## What the task requires
Reproduce the listing below as it stands. Leave out each image.

## Records

================================

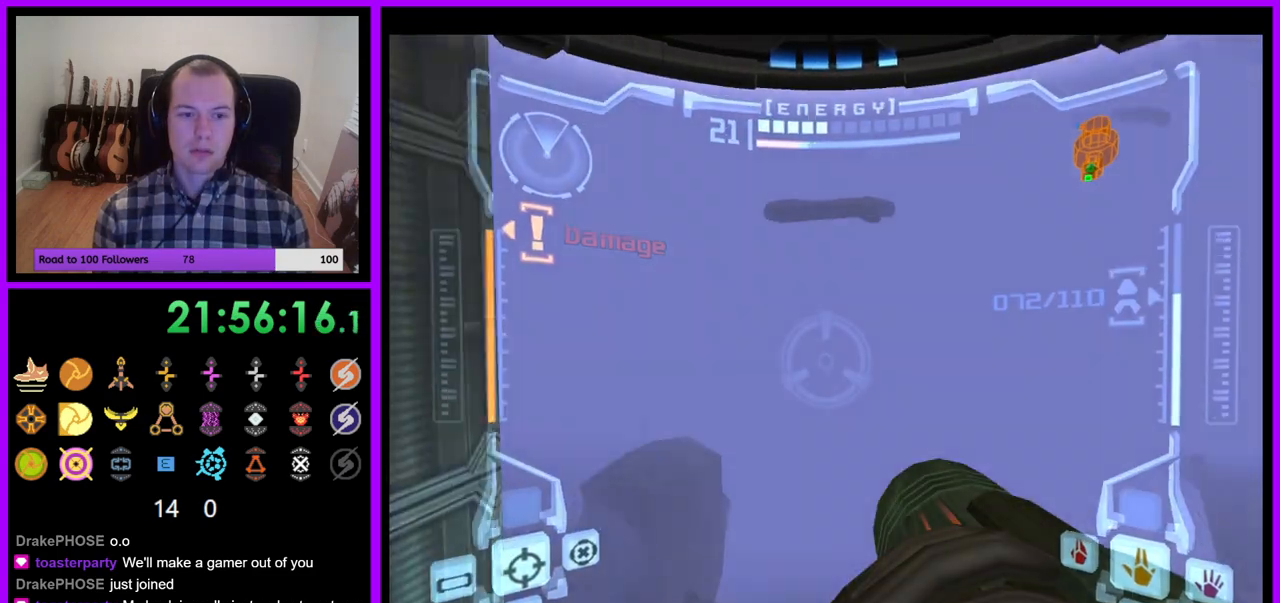
Gameplay with a controller (Nintendo layout); each line is a JSON object with the inputs held at the frame after it. "events" lists button and stick changes between this image and that frame as [ms after this image, input, new state], when the widget could be followed in between. Not read: L3 R3.
{"buttons": ["A", "Y", "R1", "Z"], "left_stick": "center", "right_stick": "center", "events": [[33, "Z", "down"], [167, "left_stick", "up-right"], [183, "Z", "up"], [333, "A", "down"], [367, "left_stick", "center"], [383, "Y", "down"], [417, "Z", "down"]]}
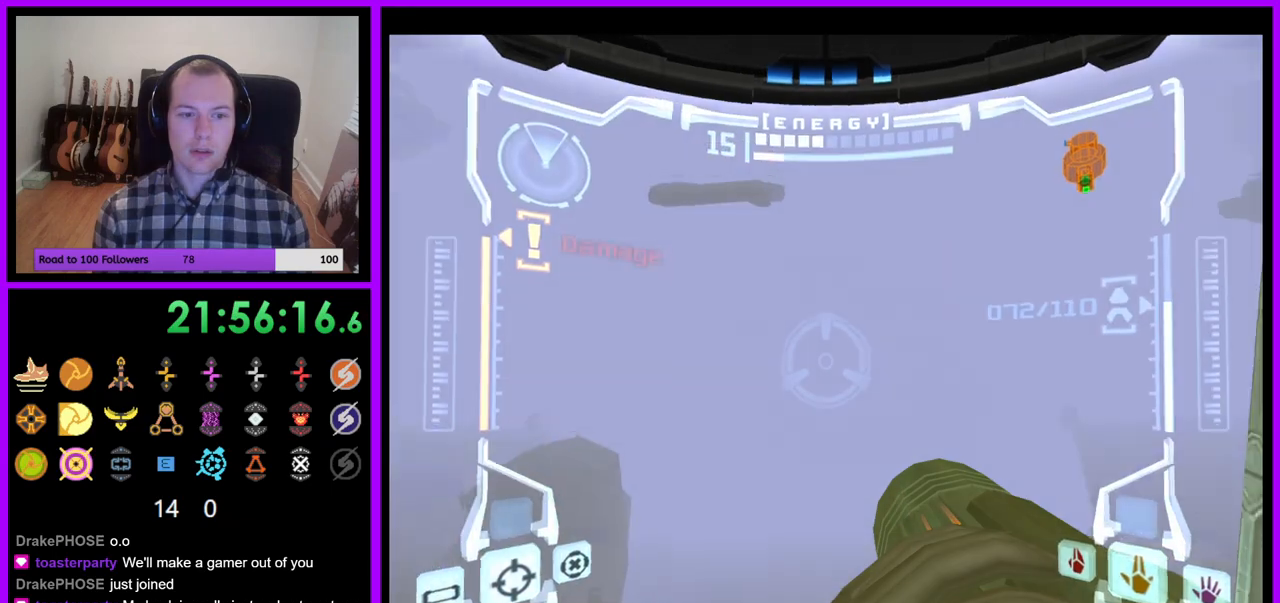
{"buttons": ["L1"], "left_stick": "center", "right_stick": "center"}
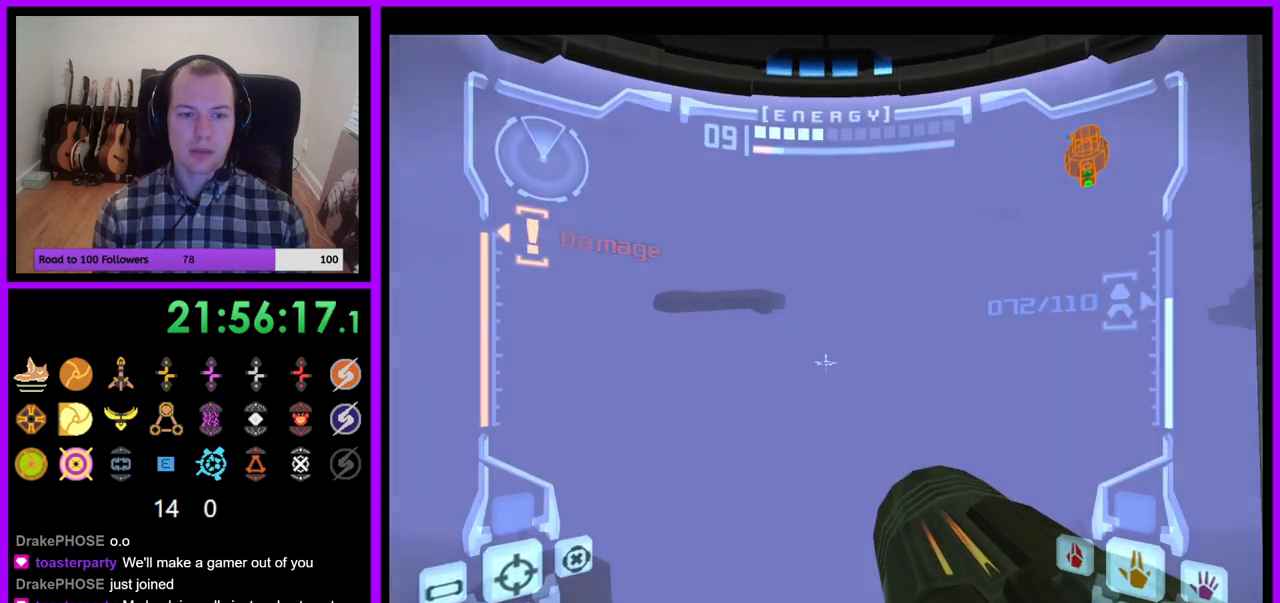
{"buttons": ["L1"], "left_stick": "center", "right_stick": "center", "events": [[133, "Z", "down"], [150, "A", "down"], [167, "R1", "down"], [233, "L1", "up"], [283, "Z", "up"], [283, "left_stick", "up"], [300, "A", "up"], [450, "L1", "down"], [450, "R1", "up"], [450, "left_stick", "center"]]}
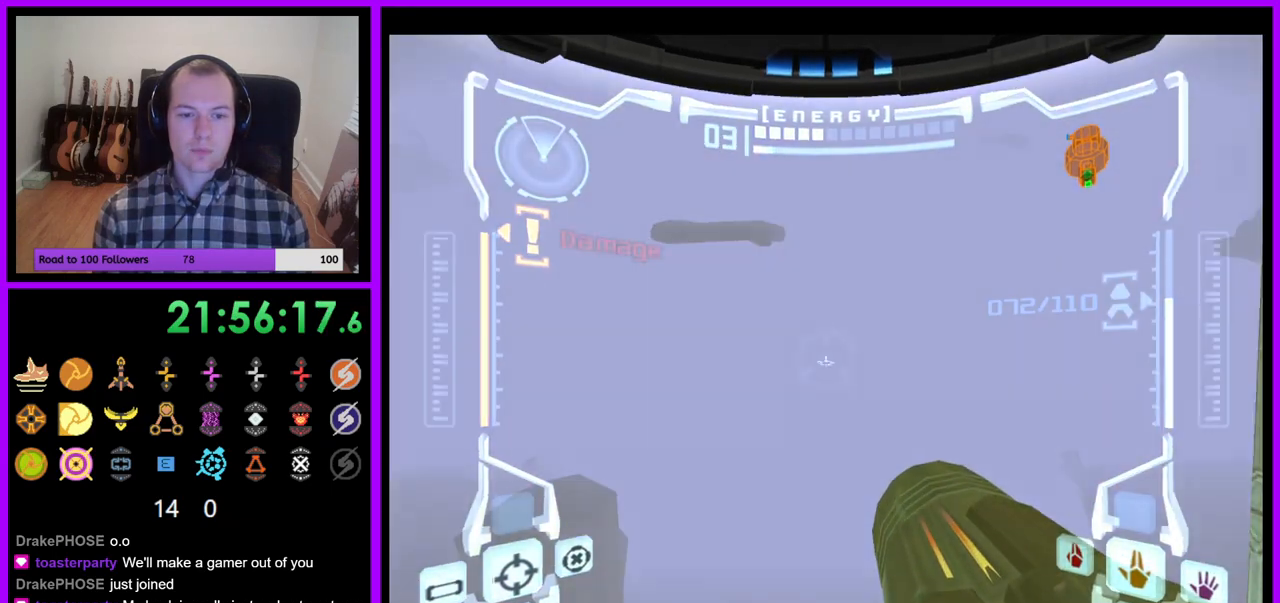
{"buttons": ["L1"], "left_stick": "center", "right_stick": "center", "events": [[167, "Z", "down"], [200, "left_stick", "down"], [283, "left_stick", "center"], [333, "Z", "up"]]}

================================

## The answer
Gameplay with a controller (Nintendo layout); each line is a JSON object with the inputs held at the frame after it. "events" lists button and stick changes between this image and that frame as [ms after this image, input, new state], when the widget could be followed in between. Not read: L3 R3.
{"buttons": ["A", "Y", "R1", "Z"], "left_stick": "center", "right_stick": "center", "events": [[33, "Z", "down"], [167, "left_stick", "up-right"], [183, "Z", "up"], [333, "A", "down"], [367, "left_stick", "center"], [383, "Y", "down"], [417, "Z", "down"]]}
{"buttons": ["L1"], "left_stick": "center", "right_stick": "center"}
{"buttons": ["L1"], "left_stick": "center", "right_stick": "center", "events": [[133, "Z", "down"], [150, "A", "down"], [167, "R1", "down"], [233, "L1", "up"], [283, "Z", "up"], [283, "left_stick", "up"], [300, "A", "up"], [450, "L1", "down"], [450, "R1", "up"], [450, "left_stick", "center"]]}
{"buttons": ["L1"], "left_stick": "center", "right_stick": "center", "events": [[167, "Z", "down"], [200, "left_stick", "down"], [283, "left_stick", "center"], [333, "Z", "up"]]}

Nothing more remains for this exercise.